Almost 90 per cent of the fats present in coconut oil are saturated fats, which makes it semi-solid at room temperature. This makes it imperfect for salad dressings but a great option for cooking or baking.

Use it in recipes

Coconut oil can be replaced with oil or butter in most recipes. Just keep in mind to let cold ingredients such as eggs or milk reach room temperatures before mixing so it blends in easily to avoid clumping.

It is more suitable to first melt it and add to smoothies, and protein shakes slowly.

Add to coffee or tea

Coconut oil can also be added to tea or coffee. Only add about one or two teaspoons.

Cocoa chai tea for one

  • Chai tea bag.
  • One tablespoon unsweetened cocoa powder
  • One tablespoon cream.
  • One teaspoon coconut oil.
  • Any sweetener, to taste.

To prepare this, pour boiling water over the teabag and let it stay for 2 to 3 minutes. Discard the tea bag, add other ingredients and mix until well combined.

How to store coconut oil?

Coconut oil is semi-solid at room temperature due to its high saturated fat content and melts at 24°C. It could be manageable by keeping it in the cupboard rather than in the refrigerator.
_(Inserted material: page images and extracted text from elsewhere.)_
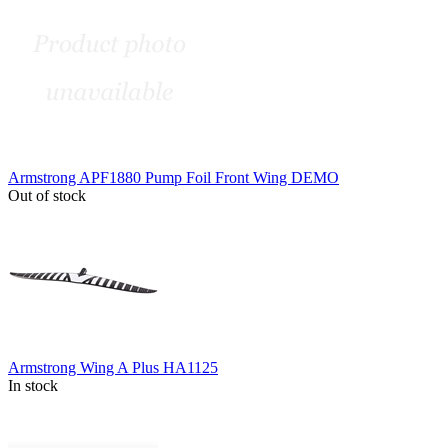
Armstrong APF1880 Pump Foil Front Wing DEMO
Out of stock
Armstrong Wing A Plus HA1125
In stock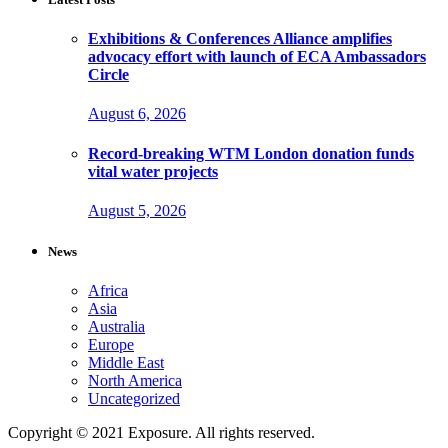
Exhibitions & Conferences Alliance amplifies
advocacy effort with launch of ECA Ambassadors
Circle
August 6, 2026
Record-breaking WTM London donation funds
vital water projects
August 5, 2026
News
Africa
Asia
Australia
Europe
Middle East
North America
Uncategorized
Copyright © 2021 Exposure. All rights reserved.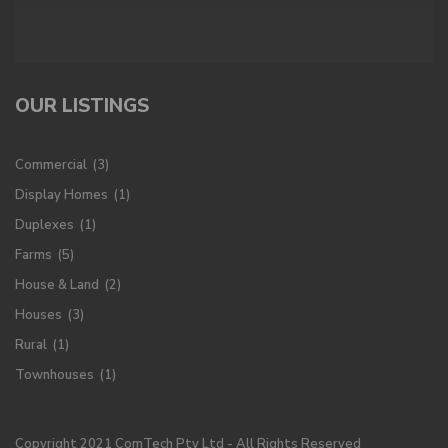
OUR LISTINGS
Commercial
(3)
Display Homes
(1)
Duplexes
(1)
Farms
(5)
House & Land
(2)
Houses
(3)
Rural
(1)
Townhouses
(1)
Copyright 2021 ComTech Pty Ltd - All Rights Reserved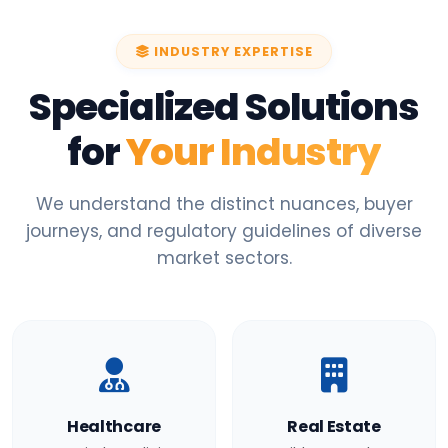
INDUSTRY EXPERTISE
Specialized Solutions
for
Your Industry
We understand the distinct nuances, buyer
journeys, and regulatory guidelines of diverse
market sectors.
Healthcare
Real Estate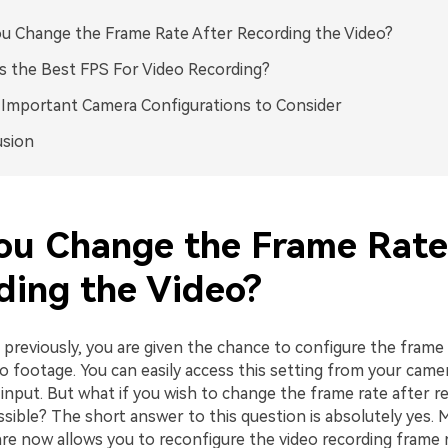
u Change the Frame Rate After Recording the Video?
s the Best FPS For Video Recording?
Important Camera Configurations to Consider
usion
ou Change the Frame Rate
ding the Video?
previously, you are given the chance to configure the frame
eo footage. You can easily access this setting from your cam
input. But what if you wish to change the frame rate after r
ossible? The short answer to this question is absolutely yes.
re now allows you to reconfigure the video recording frame r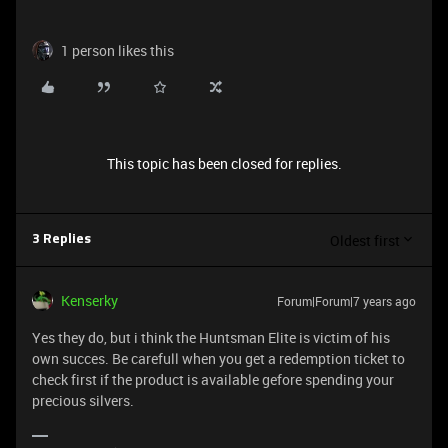
1 person likes this
This topic has been closed for replies.
Oldest first
3 Replies
Kenserky
Forum|Forum|7 years ago
Yes they do, but i think the Huntsman Elite is victim of his
own succes. Be carefull when you get a redemption ticket to
check first if the product is available gefore spending your
precious silvers.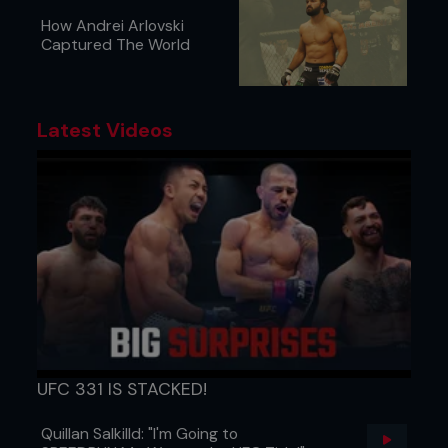
How Andrei Arlovski
Captured The World
Latest Videos
UFC 331 IS STACKED!
Quillan Salkilld: "I'm Going to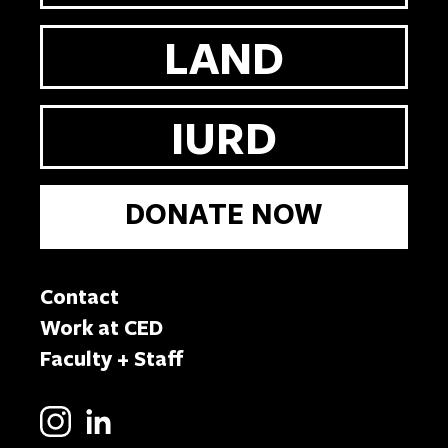
LAND
IURD
DONATE NOW
Contact
Work at CED
Faculty + Staff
Store coconut oil in a cool dark location in a sealed container or in the refrigerator. The shelf life will vary, depending on the type of processing and how it is stored. Refined coconut oil generally lasts for a few months, whereas virgin coconut oil may last for 2-3 years if stored properly away from heat and light. Signs of spoilage include mold, a yellow tint, or “off” odors or flavors (6).

Other FAQs about Oils that you may be interested in.

Can you substitute vegetable oil for coconut oil?

Can you use canola oil in a deep fryer?

Can you use oil in an instant pot?

Conclusion

In this short article, we have provided an answer to the question, “Can you eat coconut oil raw?” with an in-depth analysis of coconut oil, the health benefits of eating coconut oil, the nutritional profile of coconut oil, ways to cook coconut oil and how to store coconut oil.

References

  1. Lima, Renan da Silva, and Jane Mara Block. Coconut oil: what do we really know about it so far?. Food Qual Safe, 2019. 
  2. Sankararaman, Senthilkumar, and Thomas J. Sferra. Are we going nuts on coconut oil?. Curr nutr rep, 2018, 7, 107-115.  
  3. Yahia, Najat, et al. Level of nutrition knowledge and its association with fat consumption among college students. BMC Public Health, 2016, 16.  
  4. National Research Council (US) Committee on Diet and Health. Diet and Health: Implications for Reducing Chronic Disease Risk. Washington (DC): National Academies Press (US); 1989. PART II, Evidence on Dietary Components and Chronic Diseases.  
  5. Naseem, Mustafa, et al. Oil pulling and importance of traditional medicine in oral health maintenance. Int j health sci, 2017, 11, 65.
  6. Coconut oil. The nutrition source. Harvard University, School of Public Health.